I registi erano soprattutto desiderosi di trovare una specie di orchidea in particolare, conosciuta come Regina di Sheba, un fiore icona dell’Australia per la sua bellezza travolgente, ma purtroppo in via di estinzione locale. Il periodo in cui Darryl e Stig arrivarono per la prima volta in Australia non combaciava perfettamente con la fioritura di questa orchidea rara, perciò non fu possibile girare il suo ritrovamento: «Trovammo circa 60 specie, ma non il fiore tanto desiderato. Decisero quindi di ritornare nel 2019 nel periodo propizio per la fioritura e finalmente la trovammo splendente nel bush australiano in tutta la sua grazia e bellezza».
Quando il documentario è stato pubblicato, nel gennaio 2021, la troupe intrapreso una lunga serie di proiezioni in tutta l’Australia occidentale: «È stato un tour che ci ha portato a fare dieci date presso Festival, Comuni, Biblioteche pubbliche, Università e Associazioni amatoriali di appassionati di orchidee. Questo tour ci ha mostrato quanto il tema del documentario fosse seguitissimo in Australia riscuotendo grande successo con parecchie serate sold out».
Il riscontro di pubblico è stato totalmente inaspettato: «Durante le proiezioni si è generata una forte interazione con persone e gruppi di amanti delle orchidee molto attivi per la tutela e la salvaguardia di queste piante meravigliose, ma allo stesso tempo molto delicate. Impegnarci per tutelare la biodiversità è parte della nostra visione di vita e di lavoro. Siamo convinti che proteggere un piccolo anello dell’ecosistema sia di grande aiuto per preservare il benessere dell’ambiente nel suo complesso».
Le orchidee hanno diverse relazioni ecologiche con altre forme di vita che le stanno attorno – funghi, impollinatori e altre piante –, pertanto concentrare gli sforzi di conservazione anche solo su una singola specie significa agire indirettamente e a beneficio di tutti. Il documentario Search for the Queen of Sheba orchid di Stig Dalstrom e Darryl Saffer, dopo aver ricevuto sette premi cinematografici internazionali, nel maggio scorso è stato selezionato a maggio 2022 all’Hollywood Gold Awards vincendo il Gold Award Feature Documentary.
Il documentario è un valido strumento educativo che mira appunto a sensibilizzare il pubblico a proteggere e prendersi cura delle orchidee native: «Stiamo facendo del nostro meglio perché questa sensibilizzazione e cura si diffondano a macchia d’olio, è quello che vogliamo si materializzi, il focus del nostro gruppo di lavoro. Fortunatamente la tematica della tutela ambientale e della conservazione delle specie vegetali e animali a rischio di scomparsa è ben recepita in Australia».

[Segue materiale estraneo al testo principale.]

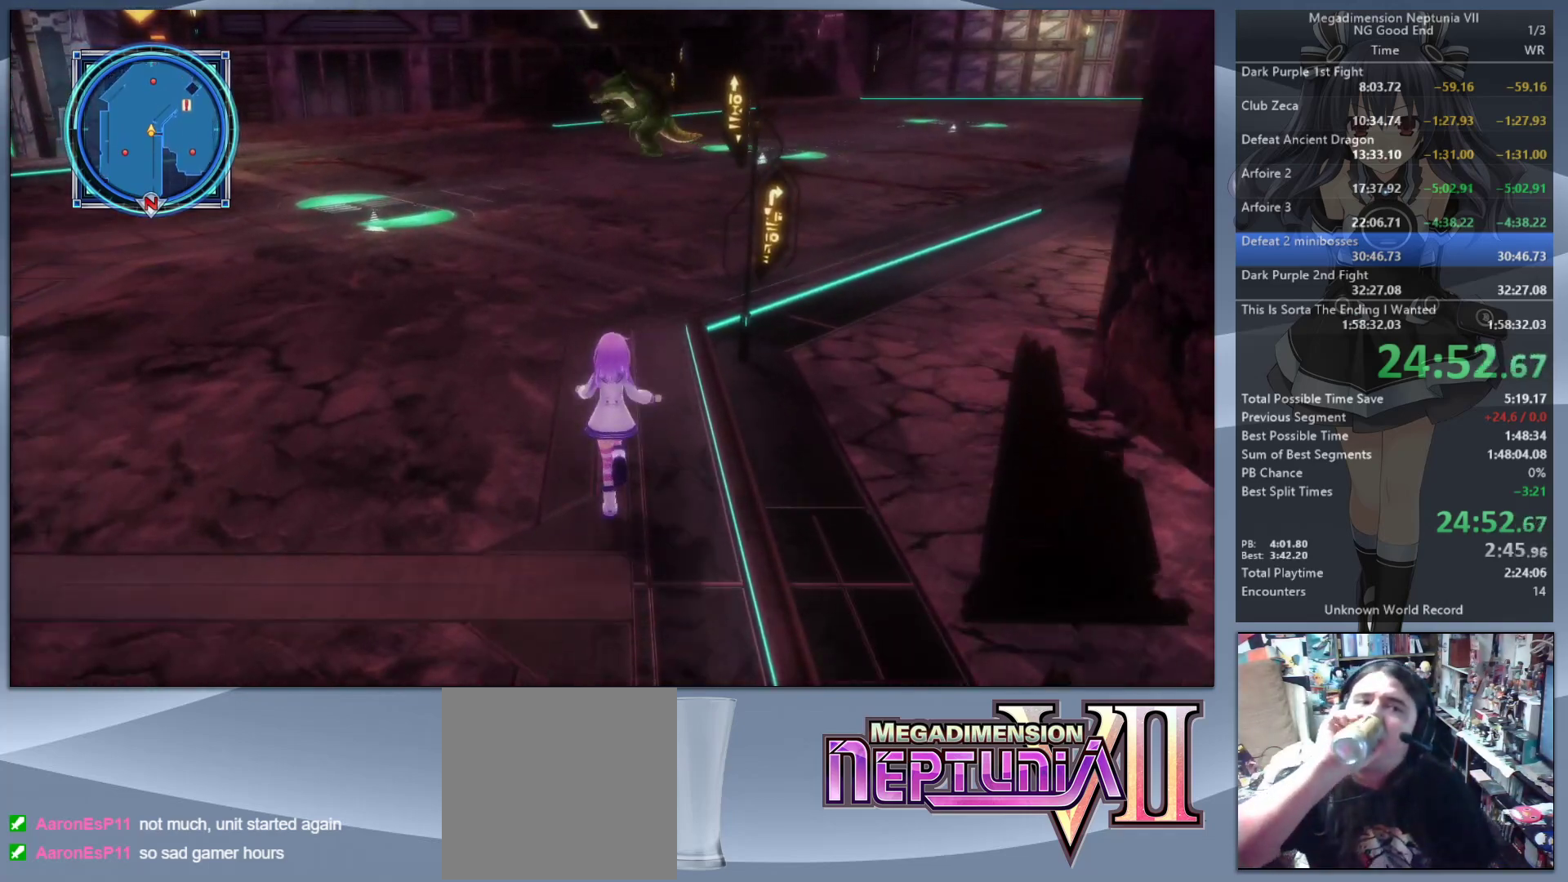
{"dt_ms": 500, "buttons": [], "left_stick": "up", "right_stick": "center", "events": []}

L’uscita del documentario sulle orchidee ha portato al finanziamento dello studio della strategia di impollinazione delle Queen of Sheba orchids (Thelymitra variegata complex species) nel sud-ovest australiano: «Questa è la prossima avventura di ricerca che ci attende per approfondire l’ecologia delle specie del complesso, così da offrire nuovi elementi per la protezione e conservazione di altre specie rare e vulnerabili di flora come l’orchidea Regina».